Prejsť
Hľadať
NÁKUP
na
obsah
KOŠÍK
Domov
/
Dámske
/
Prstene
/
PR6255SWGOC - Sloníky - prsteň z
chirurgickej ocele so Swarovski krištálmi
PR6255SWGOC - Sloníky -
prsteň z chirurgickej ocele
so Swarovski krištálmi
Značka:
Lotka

- EXERCISE PROMPT
Only lines containing "prsteň" belong in the answer; copy every such line from the records.

- OUTPUT OF THE TASK
PR6255SWGOC - Sloníky - prsteň z
prsteň z chirurgickej ocele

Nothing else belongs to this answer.